Business migrants will face tougher requirements under changes to investment visas that have so far drawn in at least $12 billion from mostly Chinese nationals.
The existing nine different business and investment visas will be cut back to four with various thresholds of required investment adjusted.
Acting Immigration Minister Alan Tudge said the changes would protect Australia’s interests.
“These changes will maximise the economic contribution of these high value investors to get the best possible outcome for Australians,” Mr Tudge said in a statement to The Australian Financial Review.
“Our Migration Program for 2020-21 is clearly focused on job creators, those with key skills and migrants who are going to invest in Australia’s future.”
The Business Innovation visa, which allows migrants to operate a new or existing business in Australia, will remain but applicants will now be required to hold business assets of $1.25 million, up from $800,000.
It will now also require the business to have an annual turnover of $750,000, up from $500,000 to better “prove their business acumen”.
“The requirements for Business Innovation visa holders will be increased to ensure the program is attracting migrants with proven business skills,” Mr Tudge said.
The Premium Investor visa, which required migrants to invest at least $15 million in Australian investments and then apply for permanent residency, will be closed to new applicants in July next year.
The Significant Business History and Venture Capital Entrepreneur visas will also be closed to new applicants from July 1 next year.
The overall program will be simplified into four visa streams: Business Innovation, Entrepreneur, Investor, and Significant Investor.
Some visas will have easier thresholds, such as the entrepreneur visa applicants whose existing $200,000 funding threshold will be scrapped. Applicants will still need to be endorsed by a state or territory government however.
The changes to different visas and the government’s planning allocations will still mean that the number of places available in the overall business and investment visa program will double from 6862 in 2019-20 to 13,500 places for 2020-2021.
Part of this increase is influenced by the hit to migrations levels from COVID restrictions. The October federal budget outlined the largest hit to population growth in more than a century and with international borders not set to be opened until next year some of the available place numbers are naturally higher because of lower intakes in other programs.
The thresholds for visas, established under the Gillard government in 2012, allow migrants to live and work in Australia with a pathway to
permanent residency for each category.
Demand for the visas had been exceeding supply before COVID-19, leading to a review by the Department of Home Affairs which finished in February this year.

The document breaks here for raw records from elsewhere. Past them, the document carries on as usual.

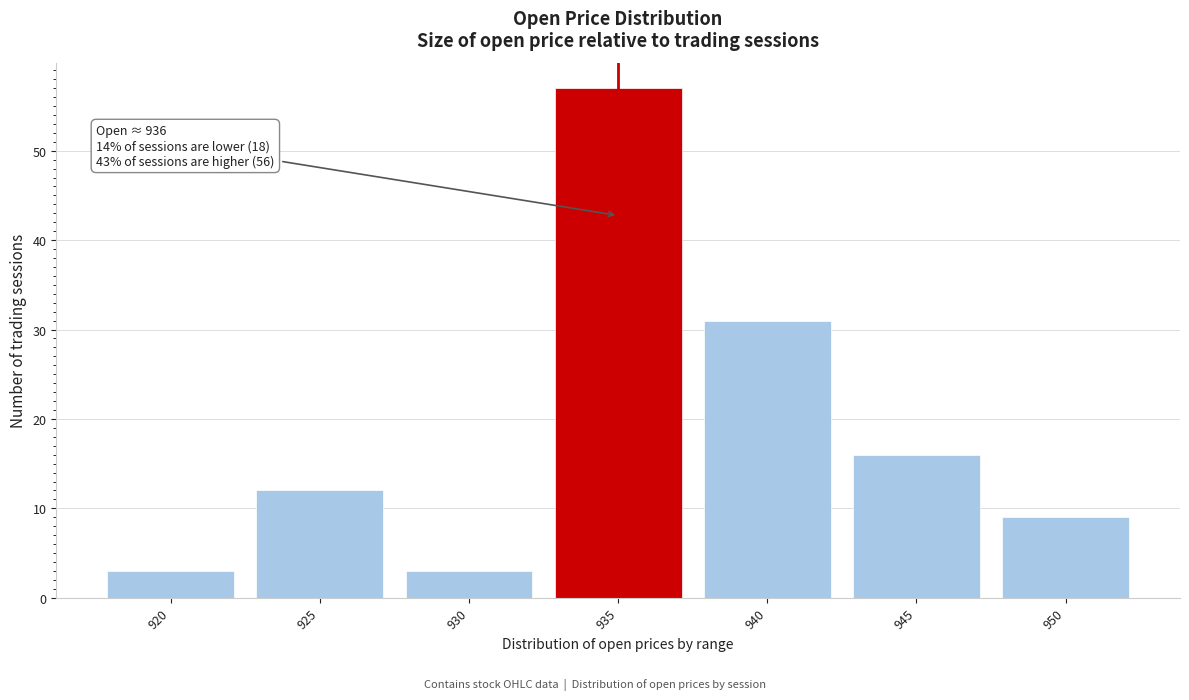

Reading left to right, list all the values displayed in this chart.

3	12	3	57	31	16	9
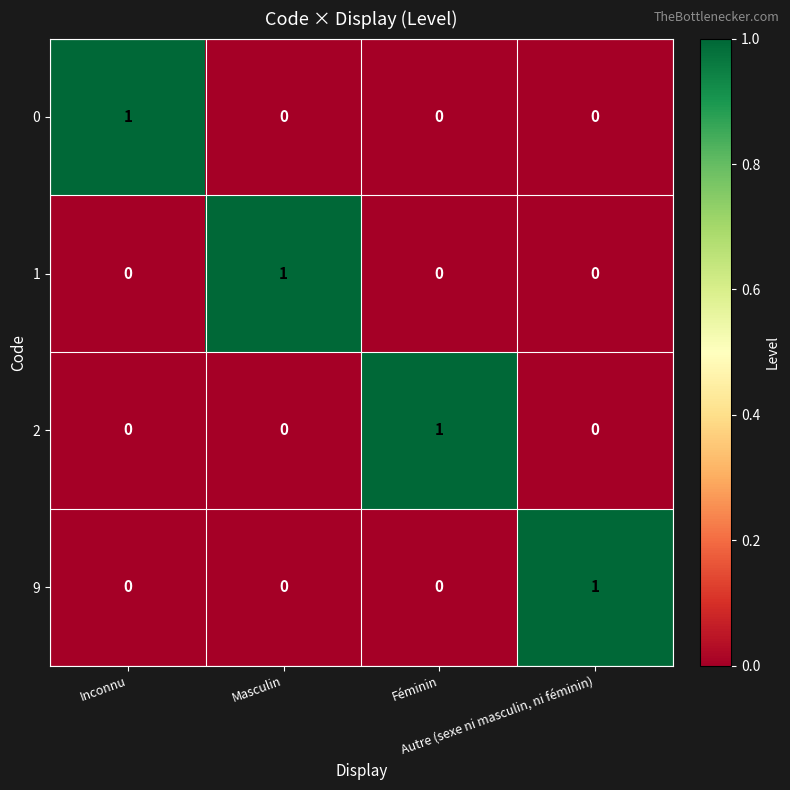

What is the total value across all series at Féminin?

1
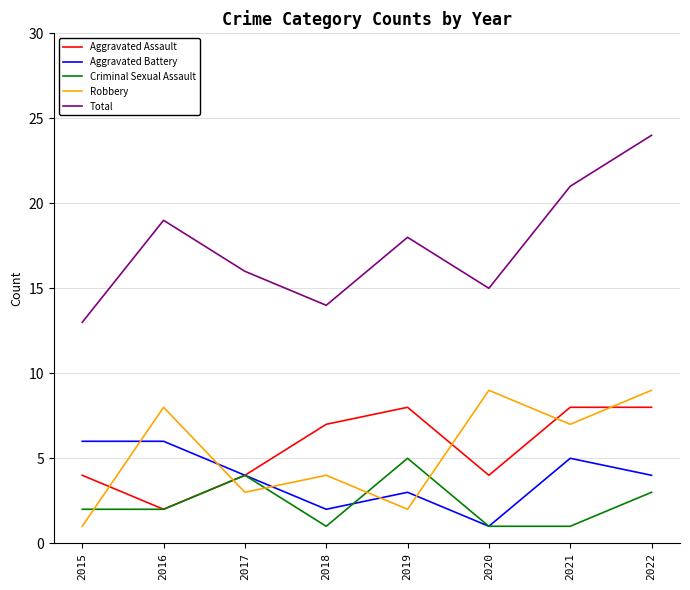

At which label is Robbery closest to 5?

2018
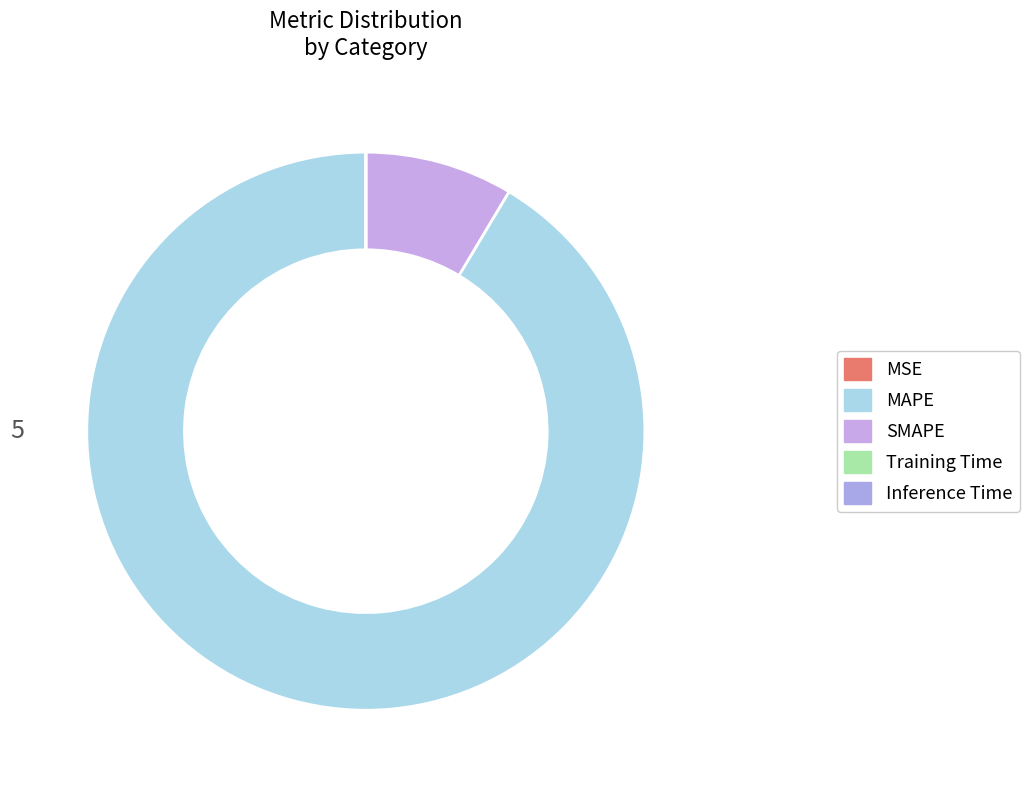

What is the change in value from MSE to MAPE?

+1932.0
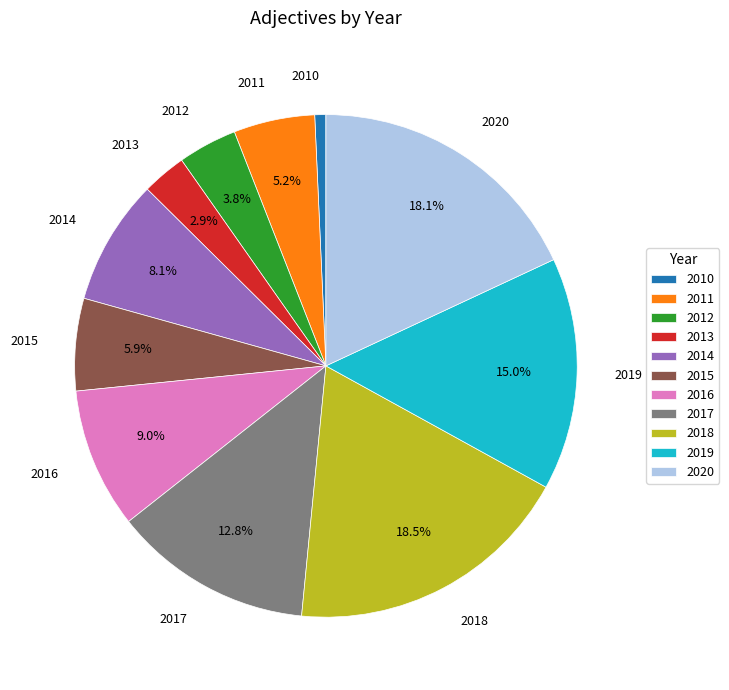

Which category has the smallest portion of the pie?

2010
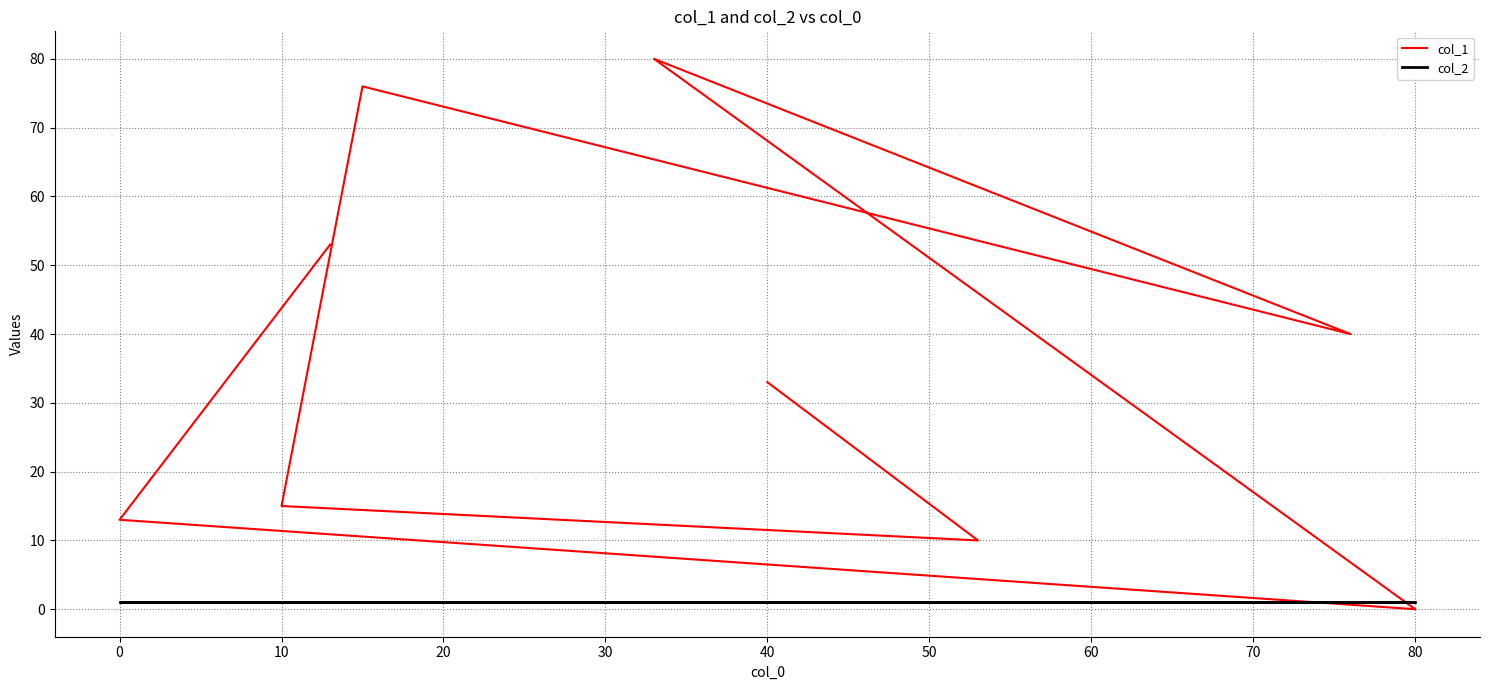

At how many categories does at least one series exceed 49?

3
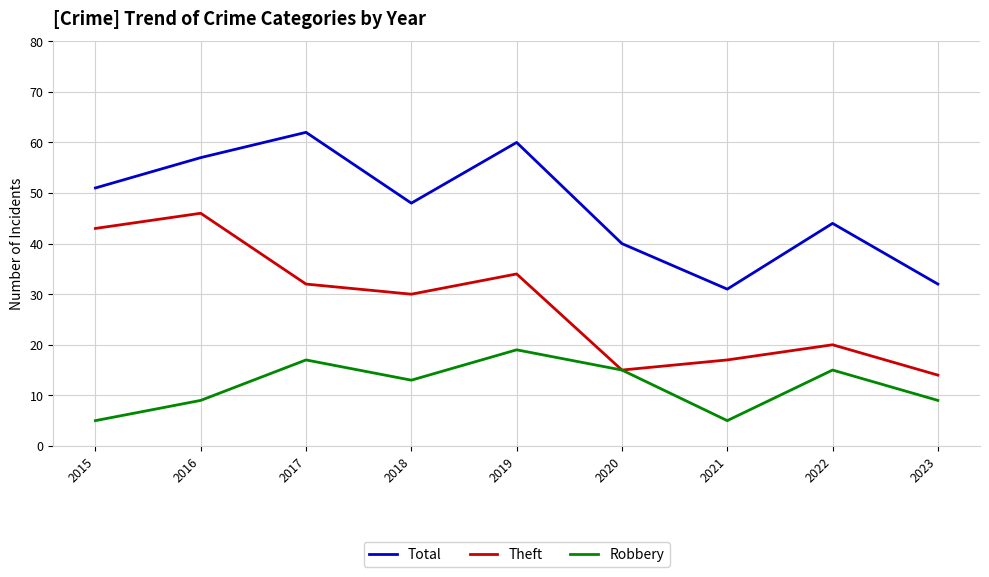

At which category does Total reach its first local valley?

2018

Demand for ‘golden ticket’ rising
The so-called “golden ticket” Significant Investor Visa (SIV), which requires at least $5 million in Australian investments in exchange for a permanent visa, will remain in place under the latest changes.
Last financial year 135 SIVs were granted out of an overall pool of more than 4420 business and investment visas on offer. Of the 135 SIVs granted, just under 90 per cent were to Chinese.
Publicly available immigration data shows that since 2012, more than 2349 significant investment visas have been granted, resulting in about $11.7 billion worth of investment in Australia’s economy, making up the vast proportion of the money invested under the overall business and investment visa program.
Data for the entire business and investment visa program is not publicly available.
There have been no changes to investment thresholds for the SIV but they could face changes in the new year.
“Any changes to the framework will be announced in the early half of next year, with sufficient time for businesses and investors to adjust,” the Minister’s statement said.
Demand from Chinese for the visa has been rising in the past few years from 312 millionaires in the 2018 financial year to 384 in 2019 and 383 in the COVID-hit financial year of 2020.
The government said it would also be consulting widely with industry to inform any further changes to what qualifies as a complying investment.
Earlier changes to the SIV have included the exclusion of bonds as an investment type that applicants can house their investment. They also forced part of the $5 million into venture capital and small-cap equities funds.
The last big changes to the SIV rules in 2015 were introduced by the then minister for trade and investment Andrew Robb and forced at least $500,000 to be invested in venture capital or funds investing in start-up and small private companies.
The government has allowed Business Innovation and Significant Investor Visa holders to continue to be able to extend their provisional visas if they do not meet the business and residence thresholds in the required time frame.
Currently, Significant Investor provisional visa holders can apply for two two-year extensions provided they continue to maintain their complying significant investment.